Findings: Considering where people are when we examine social networks can help us decide anything from where to advertise to where to build a hospital.

Methods: Describe why modeling socialization in geographic space is essential for understanding human behavior. Outline best practices and techniques for embedding SN in GISystems. Explore case studies in Bolivia, China, Côte d’Ivoire, Singapore, the United Kingdom, and the United States.

Good For: If you want to understand time importance of adding GIS to social network analysis. Some examples: considering how diseases spread (useful for CEID), how likely a person is to have a place to go in the event of a natural disaster, or If you’re deciding where to open a brick and mortar business that appeals to certain social networks.

A Computational Model for Dyadic Relationships

Findings: Pairs of people in all kinds of relationships tend to collocate, telecommunicate, and feel inclinations towards one and other. People will telecommunicate with and feel inclinations towards their mothers more than their significant others, and find themselves collocated with friends more often than with roommates.
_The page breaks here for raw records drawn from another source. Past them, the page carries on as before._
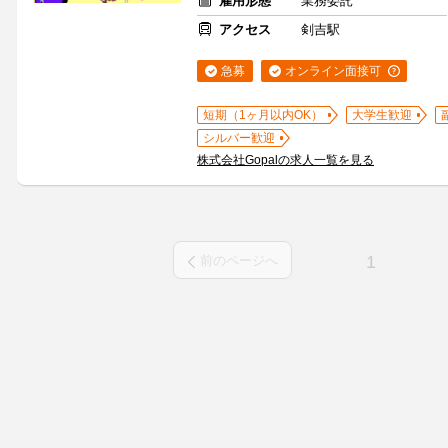
雇用形態
業務委託
アクセス
剣吉駅
急募
オンライン面接可
短期（1ヶ月以内OK）
大学生歓迎
シルバー歓迎
株式会社Gopalの求人一覧を見る
1
前のページへ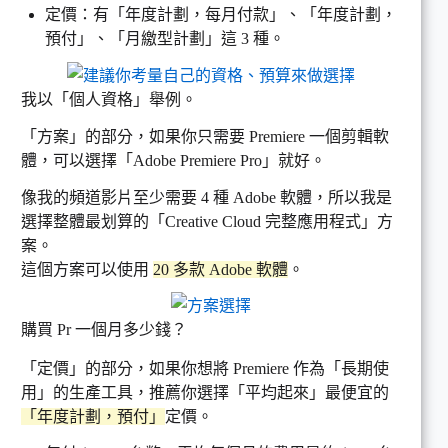
定價：有「年度計劃，每月付款」、「年度計劃，
預付」、「月繳型計劃」這 3 種。
我以「個人資格」舉例。
「方案」的部分，如果你只需要 Premiere 一個剪輯軟
體，可以選擇「Adobe Premiere Pro」就好。
像我的頻道影片至少需要 4 種 Adobe 軟體，所以我是
選擇整體最划算的「Creative Cloud 完整應用程式」方
案。
這個方案可以使用
20 多款 Adobe 軟體
。
購買 Pr 一個月多少錢？
「定價」的部分，如果你想將 Premiere 作為「長期使
用」的生產工具，推薦你選擇「平均起來」最便宜的
「年度計劃，預付」
定價。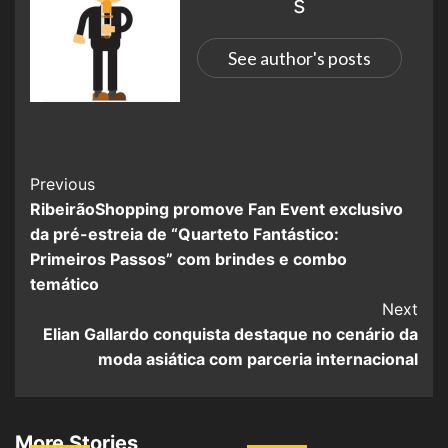
s
See author's posts
Previous
RibeirãoShopping promove Fan Event exclusivo
da pré-estreia de “Quarteto Fantástico:
Primeiros Passos” com brindes e combo
temático
Next
Elian Gallardo conquista destaque no cenário da
moda asiática com parceria internacional
More Stories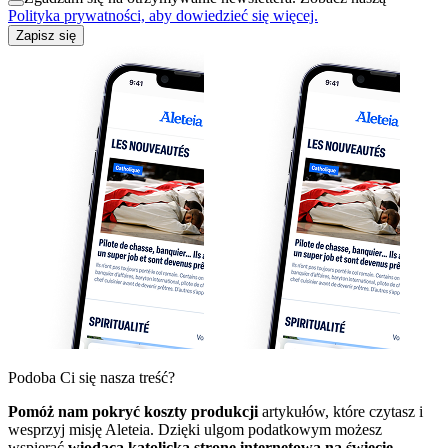
Polityka prywatności, aby dowiedzieć się więcej.
Zapisz się
Podoba Ci się nasza treść?
Pomóż nam pokryć koszty produkcji
artykułów, które czytasz i
wesprzyj misję Aleteia. Dzięki ulgom podatkowym możesz
wspierać
wiodącą katolicką stronę internetową na świecie,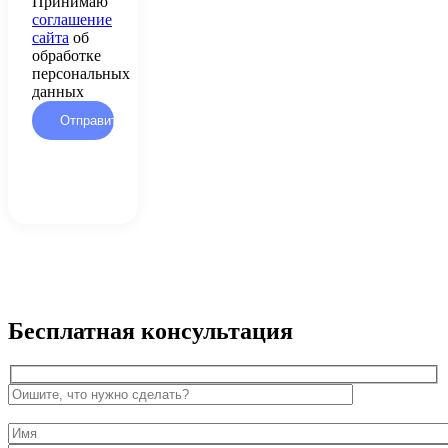
Принимаю
соглашение
сайта
об
обработке
персональных
данных
Бесплатная консультация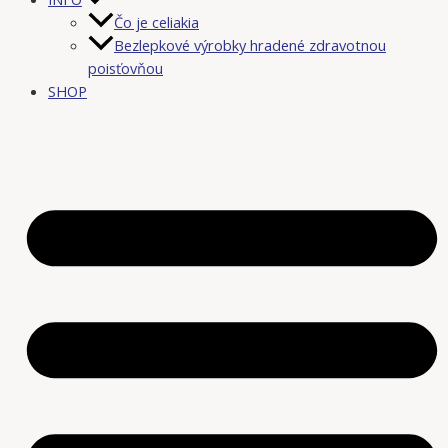
Čo je celiakia
Bezlepkové výrobky hradené zdravotnou
poisťovňou
SHOP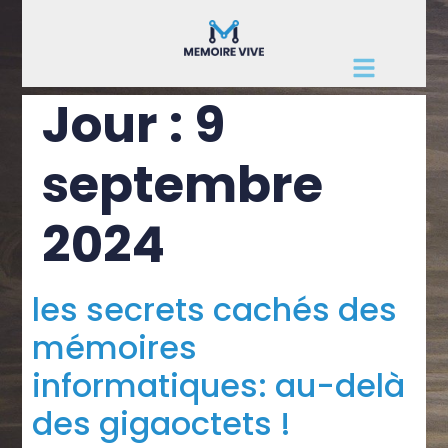
Jour :
9
septembre
2024
les secrets cachés des
mémoires
informatiques: au-delà
des gigaoctets !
Method: Collecting diaries from 54 dyads (pairs of people) containing times and frequencies of interaction.

Good For: If you are seeking to understand human relationships through a quantified set of interactions. Marketers like 1800Flowers catering to pair sets could adjust advertisements based on how we prioritize our relationships.

Assessing an Educational Mentorship Program in an Urban Context

Findings: Participants in mentoring programs report increases in social capital with people with socio-economic differences, but most mentors and proteges are from similar socio-economic neighborhoods.

Methods: Surveying participants in mentoring programs in Santa Fe, New Mexico and cross-referencing US Census data on local demographics.

Good For: If you are considering participating in or starting a mentoring program and want to learn about perceived societal benefits.